# WHAT YOU ARE ASKED TO DO
Please copy every record below exactly, leaving out the pictures.
MATERIAL FOR THIS EXERCISE Block Start
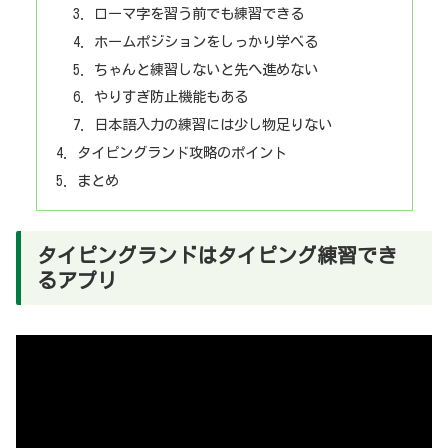
ローマ字を習う前でも練習できる
ホームポジションをしっかり学べる
ちゃんと練習しないと先へ進めない
やりすぎ防止機能もある
日本語入力の練習には少し物足りない
タイピングランド攻略のポイント
まとめ
タイピングランドはタイピング練習でき
るアプリ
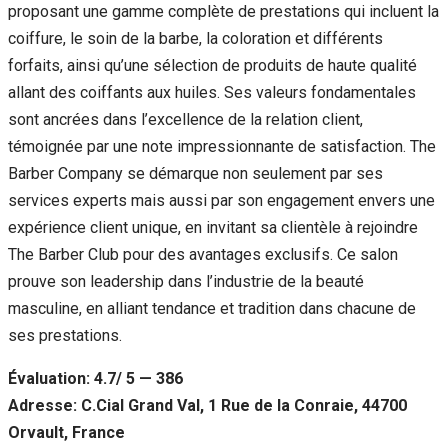
proposant une gamme complète de prestations qui incluent la
coiffure, le soin de la barbe, la coloration et différents
forfaits, ainsi qu’une sélection de produits de haute qualité
allant des coiffants aux huiles. Ses valeurs fondamentales
sont ancrées dans l’excellence de la relation client,
témoignée par une note impressionnante de satisfaction. The
Barber Company se démarque non seulement par ses
services experts mais aussi par son engagement envers une
expérience client unique, en invitant sa clientèle à rejoindre
The Barber Club pour des avantages exclusifs. Ce salon
prouve son leadership dans l’industrie de la beauté
masculine, en alliant tendance et tradition dans chacune de
ses prestations.
Évaluation: 4.7/ 5 — 386
Adresse: C.Cial Grand Val, 1 Rue de la Conraie, 44700
Orvault, France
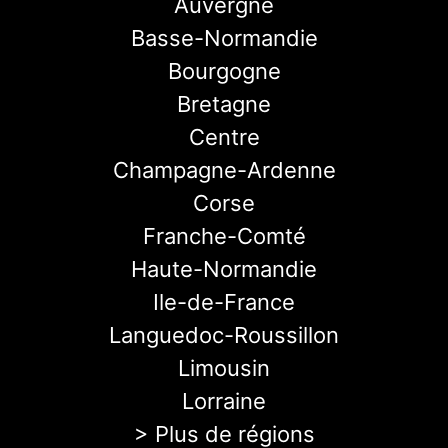
Auvergne
Basse-Normandie
Bourgogne
Bretagne
Centre
Champagne-Ardenne
Corse
Franche-Comté
Haute-Normandie
Ile-de-France
Languedoc-Roussillon
Limousin
Lorraine
> Plus de régions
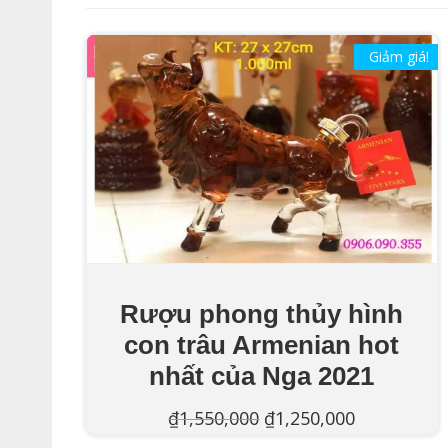
Giảm giá!
Rượu phong thủy hình
con trâu Armenian hot
nhất của Nga 2021
Giá
Giá
₫
1,550,000
₫
1,250,000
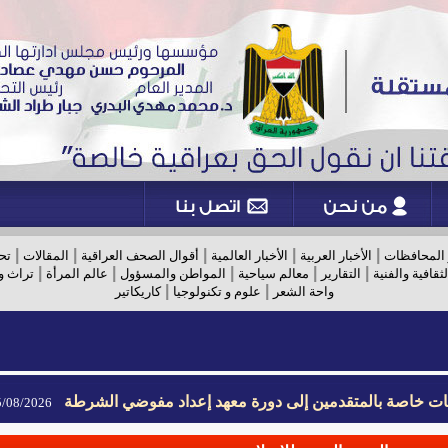
|
|
|
|
|
 المحافظات
الأخبار العربية
الأخبار العالمية
أقوال الصحف العراقية
المقالات
تح
|
|
|
|
|
لثقافية والفنية
التقارير
معالم سياحية
المواطن والمسؤول
عالم المرأة
تراث و
|
|
واحة الشعر
علوم و تكنولوجيا
كاريكاتير
يمات خاصة بالمتقدمين إلى دورة معهد إعداد مفوضي الشرطة
08/2026- 09:02
يمات خاصة بالمتقدمين إلى دورة معهد إعداد مفوضي الشرطة
08/2026- 09:02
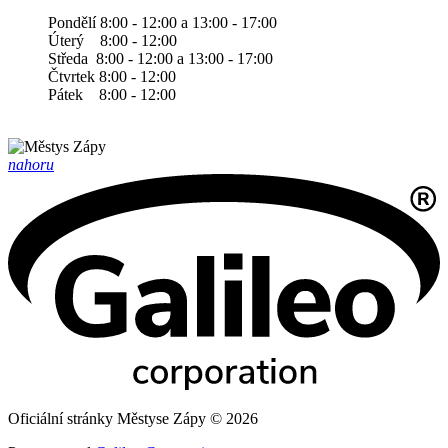
Pondělí 8:00 - 12:00 a 13:00 - 17:00
Úterý 8:00 - 12:00
Středa 8:00 - 12:00 a 13:00 - 17:00
Čtvrtek 8:00 - 12:00
Pátek 8:00 - 12:00
nahoru
Oficiální stránky Městyse Zápy © 2026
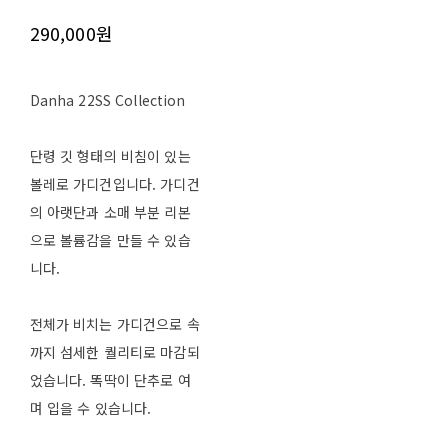
290,000원
Danha 22SS Collection
단령 깃 형태의 비침이 있는
볼레로 가디건입니다. 가디건
의 아랫단과 소매 부분 리본
으로 볼륨감을 만들 수 있습
니다.
전체가 비치는 가디건으로 속
까지 섬세한 퀄리티로 마감되
었습니다. 똑딱이 단추로 여
며 입을 수 있습니다.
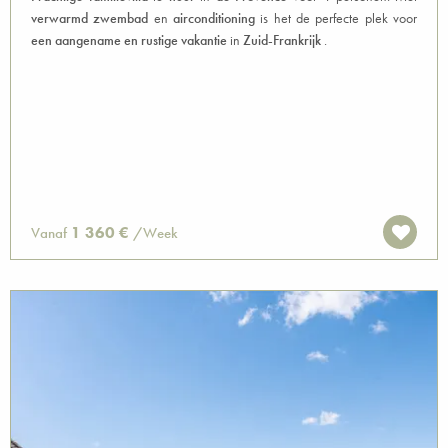
verwarmd zwembad
en
airconditioning
is het de perfecte plek voor
een aangename en rustige vakantie
in
Zuid-Frankrijk
.
1 360 €
Vanaf
/Week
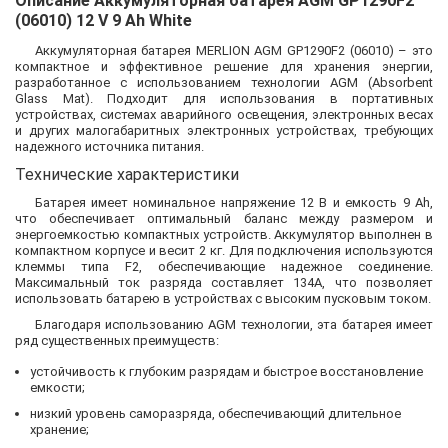
Описание Аккумуляторная батарея AGM GP1290F2
(06010) 12 V 9 Ah White
Аккумуляторная батарея MERLION AGM GP1290F2 (06010) – это
компактное и эффективное решение для хранения энергии,
разработанное с использованием технологии AGM (Absorbent
Glass Mat). Подходит для использования в портативных
устройствах, системах аварийного освещения, электронных весах
и других малогабаритных электронных устройствах, требующих
надежного источника питания.
Технические характеристики
Батарея имеет номинальное напряжение 12 В и емкость 9 Ah,
что обеспечивает оптимальный баланс между размером и
энергоемкостью компактных устройств. Аккумулятор выполнен в
компактном корпусе и весит 2 кг. Для подключения используются
клеммы типа F2, обеспечивающие надежное соединение.
Максимальный ток разряда составляет 134A, что позволяет
использовать батарею в устройствах с высоким пусковым током.
Благодаря использованию AGM технологии, эта батарея имеет
ряд существенных преимуществ:
устойчивость к глубоким разрядам и быстрое восстановление
емкости;
низкий уровень саморазряда, обеспечивающий длительное
хранение;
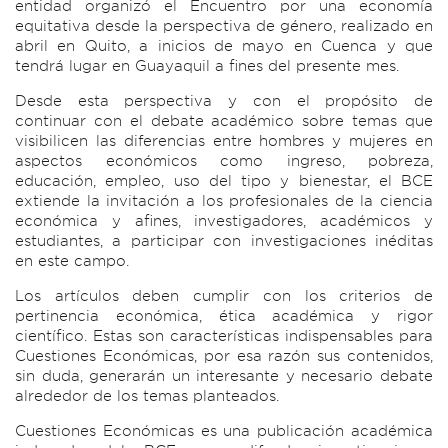
entidad organizó el Encuentro por una economía
equitativa desde la perspectiva de género, realizado en
abril en Quito, a inicios de mayo en Cuenca y que
tendrá lugar en Guayaquil a fines del presente mes.
Desde esta perspectiva y con el propósito de
continuar con el debate académico sobre temas que
visibilicen las diferencias entre hombres y mujeres en
aspectos económicos como ingreso, pobreza,
educación, empleo, uso del tipo y bienestar, el BCE
extiende la invitación a los profesionales de la ciencia
económica y afines, investigadores, académicos y
estudiantes, a participar con investigaciones inéditas
en este campo.
Los artículos deben cumplir con los criterios de
pertinencia económica, ética académica y rigor
científico. Estas son características indispensables para
Cuestiones Económicas, por esa razón sus contenidos,
sin duda, generarán un interesante y necesario debate
alrededor de los temas planteados.
Cuestiones Económicas es una publicación académica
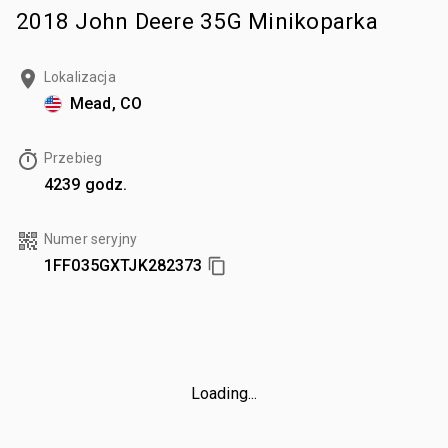
2018 John Deere 35G Minikoparka
Lokalizacja
Mead, CO
Przebieg
4239 godz.
Numer seryjny
1FF035GXTJK282373
Loading...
MATERIAL FOR THIS EXERCISE Block End
# THE COMPLETED TASK
ローマ字を習う前でも練習できる
ホームポジションをしっかり学べる
ちゃんと練習しないと先へ進めない
やりすぎ防止機能もある
日本語入力の練習には少し物足りない
タイピングランド攻略のポイント
まとめ
タイピングランドはタイピング練習でき
るアプリ
proposant une gamme complète de prestations qui incluent la
coiffure, le soin de la barbe, la coloration et différents
forfaits, ainsi qu’une sélection de produits de haute qualité
allant des coiffants aux huiles. Ses valeurs fondamentales
sont ancrées dans l’excellence de la relation client,
témoignée par une note impressionnante de satisfaction. The
Barber Company se démarque non seulement par ses
services experts mais aussi par son engagement envers une
expérience client unique, en invitant sa clientèle à rejoindre
The Barber Club pour des avantages exclusifs. Ce salon
prouve son leadership dans l’industrie de la beauté
masculine, en alliant tendance et tradition dans chacune de
ses prestations.
Évaluation: 4.7/ 5 — 386
Adresse: C.Cial Grand Val, 1 Rue de la Conraie, 44700
Orvault, France
Auvergne
Basse-Normandie
Bourgogne
Bretagne
Centre
Champagne-Ardenne
Corse
Franche-Comté
Haute-Normandie
Ile-de-France
Languedoc-Roussillon
Limousin
Lorraine
> Plus de régions
Giảm giá!
Rượu phong thủy hình
con trâu Armenian hot
nhất của Nga 2021
Giá
Giá
₫
1,550,000
₫
1,250,000
|
|
|
|
|
 المحافظات
الأخبار العربية
الأخبار العالمية
أقوال الصحف العراقية
المقالات
تح
|
|
|
|
|
لثقافية والفنية
التقارير
معالم سياحية
المواطن والمسؤول
عالم المرأة
تراث و
|
|
واحة الشعر
علوم و تكنولوجيا
كاريكاتير
يمات خاصة بالمتقدمين إلى دورة معهد إعداد مفوضي الشرطة
08/2026- 09:02
يمات خاصة بالمتقدمين إلى دورة معهد إعداد مفوضي الشرطة
08/2026- 09:02
Pondělí 8:00 - 12:00 a 13:00 - 17:00
Úterý 8:00 - 12:00
Středa 8:00 - 12:00 a 13:00 - 17:00
Čtvrtek 8:00 - 12:00
Pátek 8:00 - 12:00
nahoru
Oficiální stránky Městyse Zápy © 2026
290,000원
Danha 22SS Collection
단령 깃 형태의 비침이 있는
볼레로 가디건입니다. 가디건
의 아랫단과 소매 부분 리본
으로 볼륨감을 만들 수 있습
니다.
전체가 비치는 가디건으로 속
까지 섬세한 퀄리티로 마감되
었습니다. 똑딱이 단추로 여
며 입을 수 있습니다.
verwarmd zwembad
en
airconditioning
is het de perfecte plek voor
een aangename en rustige vakantie
in
Zuid-Frankrijk
.
1 360 €
Vanaf
/Week
Описание Аккумуляторная батарея AGM GP1290F2
(06010) 12 V 9 Ah White
Аккумуляторная батарея MERLION AGM GP1290F2 (06010) – это
компактное и эффективное решение для хранения энергии,
разработанное с использованием технологии AGM (Absorbent
Glass Mat). Подходит для использования в портативных
устройствах, системах аварийного освещения, электронных весах
и других малогабаритных электронных устройствах, требующих
надежного источника питания.
Технические характеристики
Батарея имеет номинальное напряжение 12 В и емкость 9 Ah,
что обеспечивает оптимальный баланс между размером и
энергоемкостью компактных устройств. Аккумулятор выполнен в
компактном корпусе и весит 2 кг. Для подключения используются
клеммы типа F2, обеспечивающие надежное соединение.
Максимальный ток разряда составляет 134A, что позволяет
использовать батарею в устройствах с высоким пусковым током.
Благодаря использованию AGM технологии, эта батарея имеет
ряд существенных преимуществ:
устойчивость к глубоким разрядам и быстрое восстановление
емкости;
низкий уровень саморазряда, обеспечивающий длительное
хранение;
entidad organizó el Encuentro por una economía
equitativa desde la perspectiva de género, realizado en
abril en Quito, a inicios de mayo en Cuenca y que
tendrá lugar en Guayaquil a fines del presente mes.
Desde esta perspectiva y con el propósito de
continuar con el debate académico sobre temas que
visibilicen las diferencias entre hombres y mujeres en
aspectos económicos como ingreso, pobreza,
educación, empleo, uso del tipo y bienestar, el BCE
extiende la invitación a los profesionales de la ciencia
económica y afines, investigadores, académicos y
estudiantes, a participar con investigaciones inéditas
en este campo.
Los artículos deben cumplir con los criterios de
pertinencia económica, ética académica y rigor
científico. Estas son características indispensables para
Cuestiones Económicas, por esa razón sus contenidos,
sin duda, generarán un interesante y necesario debate
alrededor de los temas planteados.
Cuestiones Económicas es una publicación académica
2018 John Deere 35G Minikoparka
Lokalizacja
Mead, CO
Przebieg
4239 godz.
Numer seryjny
1FF035GXTJK282373
Loading...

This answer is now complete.